- [TEXTO FORNECIDO]
*****
JOSÉ MARIA – Influenciou muito. Eu aprendi muito lá. Foram 30 anos trabalhando com eles, adquiri muita experiência. Fiz muitos vinhos do Porto e na época fazia o único vinho do Douro que era o Barca Velha. Barca Velha foi para mim a grande inspiração para os vinhos do Douro. Foi ali que eu adquiri minha noção de qualidade, de cultura. Acho que um enólogo tem que saber de tecnologia, de questões técnicas da vinha e do vinho, mas também ter um componente de criatividade, ser um artista. E isso vem do conhecimento. Por conta do Barca Velha eu viajei muito, visitei muitos produtores, visitei muitas empresas parceiras que comercializavam nossos vinhos mundo afora. E é assim que aprendemos muito: com as pessoas, com a vida e com nossos produtos. É claro que não faria sentido sair da Casa Ferreirinha, criar uma empresa e fazer vinhos parecidos com os deles. Se fosse assim não sairia de lá. Eu quis fazer um vinho diferente, talvez um pouco mais moderno, por assim dizer, com um conceito de frescor e acidez, que é o mais marcante nos nossos vinhos, a coluna vertebral que os mantém vivos, e outra coisa que acho muito importante é produzir um vinho que possa envelhecer, que sejam de guarda – nossos vinhos Colheita duram 10 anos, os Reserva até 20 – ao mesmo tempo que podem ser bebidos jovens, para quem aprecia vinhos novos.

VINICOLA – Então seria uma nova maneira de produzir vinhos no Douro?  O Sr acredita que a região está passando por um momento de renovação quanto a sua produção? Buscando, talvez, um novo estilo de vinho?

JOSÉ MARIA – Sim, já existe um novo Douro e não somos só nós que procuramos fazer vinhos diferentes. Credito a isso o sucesso que os vinhos do Douro vem fazendo em novos mercados como Nova Zelândia, Canadá e Estados Unidos, que possui as mais prestigiadas revistas especializadas de vinho do mundo. Cada vez mais os vinhos do Douro conquistam pontuações altas nessas publicações. E nós ficamos muito satisfeitos e agradecidos que os vinhos do Douro estão cada vez mais reconhecidos.

VINICOLA – O que significa Duorum? Por que escolheram esse nome para o projeto de vocês?

JOSÉ MARIA – Duorum é uma expressão latina que significa “de dois”: projeto de dois enólogos, de duas regiões de Portugal e uvas de duas altitudes, vem de duo. E fez todo o sentido para nós. Além do mais se pronuncia da mesma forma em vários idiomas, facilitando a nossa comunicação.
*****
- [DADOS FORNECIDOS]
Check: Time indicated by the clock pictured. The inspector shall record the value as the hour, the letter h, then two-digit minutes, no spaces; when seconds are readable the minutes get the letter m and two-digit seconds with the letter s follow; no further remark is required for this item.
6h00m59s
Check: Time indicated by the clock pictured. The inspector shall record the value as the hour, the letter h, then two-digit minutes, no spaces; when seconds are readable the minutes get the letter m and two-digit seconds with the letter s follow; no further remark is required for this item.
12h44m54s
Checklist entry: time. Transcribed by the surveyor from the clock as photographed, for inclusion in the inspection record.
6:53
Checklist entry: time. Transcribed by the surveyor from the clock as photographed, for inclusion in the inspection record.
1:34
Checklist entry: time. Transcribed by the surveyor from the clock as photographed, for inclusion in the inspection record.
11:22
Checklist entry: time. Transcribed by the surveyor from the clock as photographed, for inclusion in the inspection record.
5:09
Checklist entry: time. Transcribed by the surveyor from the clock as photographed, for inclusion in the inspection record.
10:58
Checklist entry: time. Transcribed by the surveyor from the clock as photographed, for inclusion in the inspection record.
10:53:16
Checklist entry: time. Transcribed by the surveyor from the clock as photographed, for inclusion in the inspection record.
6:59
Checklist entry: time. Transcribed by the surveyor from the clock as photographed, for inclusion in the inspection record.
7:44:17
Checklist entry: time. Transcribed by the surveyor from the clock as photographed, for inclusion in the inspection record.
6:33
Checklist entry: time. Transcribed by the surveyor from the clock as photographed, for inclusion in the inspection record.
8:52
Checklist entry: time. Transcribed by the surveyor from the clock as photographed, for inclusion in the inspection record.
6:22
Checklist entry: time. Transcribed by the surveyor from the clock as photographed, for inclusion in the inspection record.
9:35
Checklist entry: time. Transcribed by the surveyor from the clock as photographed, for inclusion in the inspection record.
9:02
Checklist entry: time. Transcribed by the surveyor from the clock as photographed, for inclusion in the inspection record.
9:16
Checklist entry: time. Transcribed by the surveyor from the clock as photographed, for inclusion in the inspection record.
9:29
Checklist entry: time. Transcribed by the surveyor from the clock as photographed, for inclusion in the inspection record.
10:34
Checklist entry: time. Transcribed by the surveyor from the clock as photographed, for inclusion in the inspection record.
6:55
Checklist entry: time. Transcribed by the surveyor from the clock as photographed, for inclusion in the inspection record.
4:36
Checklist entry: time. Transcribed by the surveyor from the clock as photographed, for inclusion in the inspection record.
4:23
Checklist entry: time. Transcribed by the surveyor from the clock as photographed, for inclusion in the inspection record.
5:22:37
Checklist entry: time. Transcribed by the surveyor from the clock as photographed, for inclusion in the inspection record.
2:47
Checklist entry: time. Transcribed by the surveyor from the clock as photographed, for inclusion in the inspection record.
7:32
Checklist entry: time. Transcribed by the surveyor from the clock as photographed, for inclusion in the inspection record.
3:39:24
*****
- [CONJUNTO DE TAREFAS]
1 > Devolva, sem nenhuma alteração, o trecho da entrevista sobre os vinhos do Douro que vai de "JOSÉ MARIA – Duorum" até "a nossa comunicação.".
2 > De acordo com a entrevista sobre os vinhos do Douro, por quanto tempo duram os vinhos Reserva?

- [SOLUÇÕES POR TAREFA]
1 >
JOSÉ MARIA – Duorum é uma expressão latina que significa “de dois”: projeto de dois enólogos, de duas regiões de Portugal e uvas de duas altitudes, vem de duo. E fez todo o sentido para nós. Além do mais se pronuncia da mesma forma em vários idiomas, facilitando a nossa comunicação.

2 > Os vinhos Reserva duram até 20 anos.